Culture is cuisine -Pakistan Press Foundation (PPF)

Paksitan Press Foundtion

Culture is cuisine

Zia Mohyeddin column

Our cultural outlets are limited; the spectrum of cultural activity ranges form qawwali and pop concerts to organised sing-song at private gathering and the mujrahs performed at weddings. I have no statistics but if I were to hazard a guess I would say that you will find the largest gatherings at cinemas and at the increasing number of festivals and melas. Mushairas do not have the same attendance today that they had forty or fifty years ago. Ours is not the only country where culture is given a short shrift. Culture in the third world is considered to be the preserve of the elite and an unaffordable luxury.

The fact is that a large number of people (in the cities) go out in the evening in search of cuisine and not culture. The old hierarchy of taste that put the classical forms at the top of the pyramid and mass entertainment at the bottom has given way to a mish-mash of styles. We now eat pizzas to the accompaniment of taped rock music in psendo-art-deco restaurants.

On a broad definition of what constitutes our culture today, watching television would be the most popular, meelads a close second and play-going the least popular. There has been a steady growth of appetite for the guitar-based bands who sing local songs in the mode of Western pop groups, but people haven’t yet acquired the habit of buying tickets for these concerts which are usually held in clubs and hotels. Classical music concerts are a token event held once or twice a year. They are organised by influential art lovers. Unfortunately, the majority of the audience, totally oblivious to the etiquette, blithely walk in and out of a recital. Not only that: they chat to each other, crack their nuts and clap incessantly. For a sensitive listener it is an agonising affair.

The theatre exists in our country as well. The snag is that its artistic value does not satisfy those who have its interest at heart. The impresarios who run it feel that what the public doesn’t pay for, the country can do without. This is sound capitalist thinking. The serious play, as it is known to you and me, is anathema to those who are well-entrenched in the running of what is now called ‘commercial theatre’. In a climate ridden with the long and unending debate about the nerve-ends of our existence as a state, the talk of legitimate theatre may sound like idle thoughts of an idle dreamer, but we are a people who are passionate about dramatic events and, ultimately, it may be the theatre which restores a degree of sanity and, dare I say, maturity to our being.

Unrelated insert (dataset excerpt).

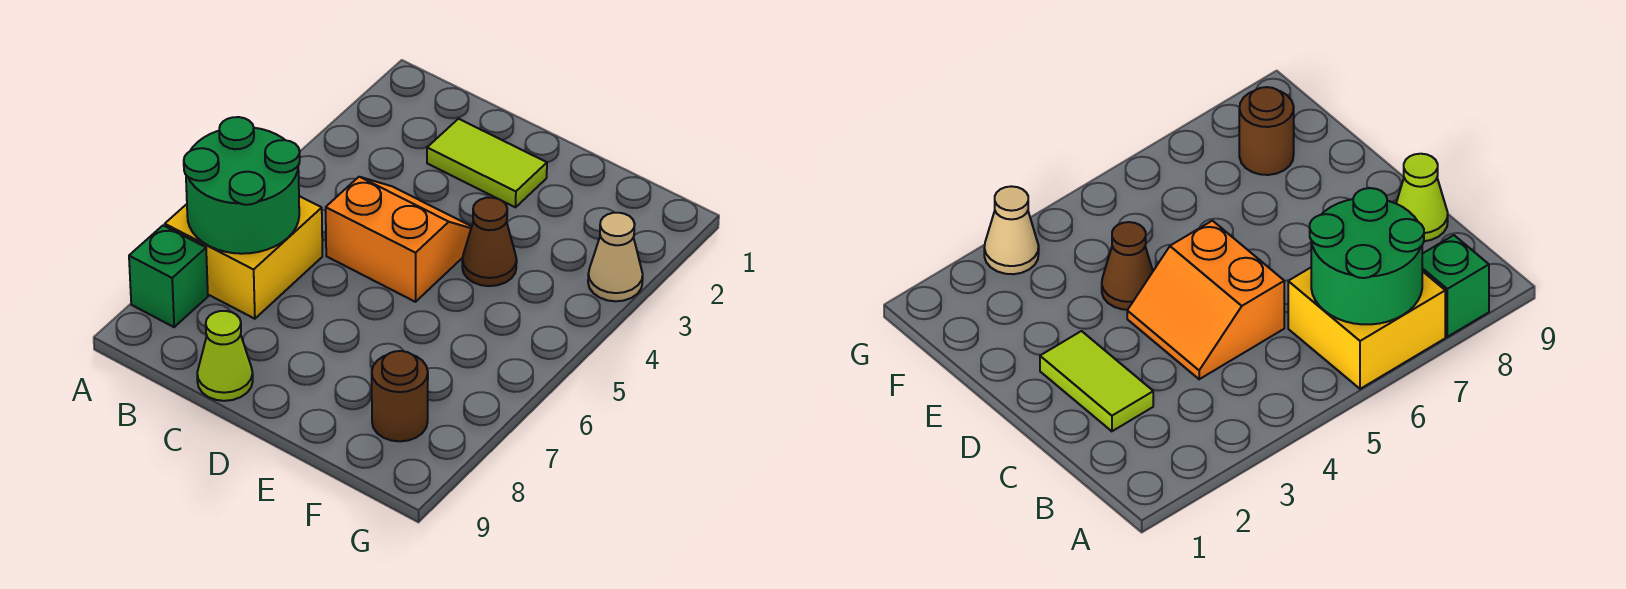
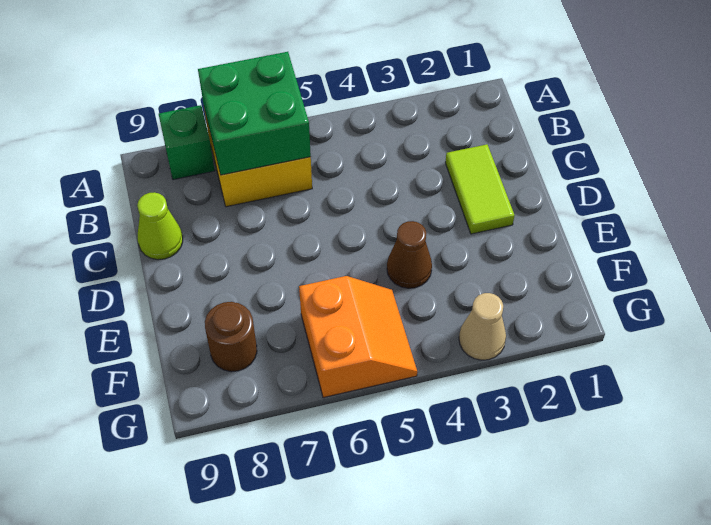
green round brick A6:B7 level 2 -> green brick A6:B7 level 2
orange slope C4:D5 level 1 top 5 -> orange slope F5:G6 level 1 top 6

We have never conducted a survey to determine why people attend a certain event and what their wider interests are. If there was one, I am sure we would learn that rock concerts and the hell-raising, gory American movies are the province of the young, while movies are more to the liking of young and middle aged women. Age — as well as class — turns out to be the determining factor in what makes an art lover. There is only a handful of people who go to an arts event specifically for the purpose of becoming uplifted.

A general tendency in our country is to encourage people in the belief that the main purpose of going to a concert or a play is to forget about day to day life. The arts are thus presented to us to be about escape and not reality. This is one of the main reasons why our dramatic output has not developed beyond the naïve farce it has been for decades. The audience for a thought-provoking play consists largely of friends, cousins and the well-wishers of the cast.

We have been led by the politics of the 20th century to the conviction that the Arts should be for every one. We would like Art and popular entertainment to be the same thing but in practice they are not. When I look upon the state of our television, by far the most popular pursuit in the country, it is hard not to be affected by a feeling of abject despair. So much seems to be wrong and so little seems to get better.

Since the Arts do not flourish in our part of the world the question is not ‘what is the relationship of the Arts to Broadcasting’ but ‘what is the place of Broadcasting in our country?’ There is an enormous hypocrisy when it comes to television. No one wants to admit that it is a commercial enterprise whose primary aim is to make money. In the state-owned (commercial) television, the government owns the majority of shares. The people responsible for running the organisation, work on the principle that their allegiance lies first and foremost to the government and not to the viewers. The programme making is, therefore, not dictated by market research but the whims and caprices of the party in power and its policy makers.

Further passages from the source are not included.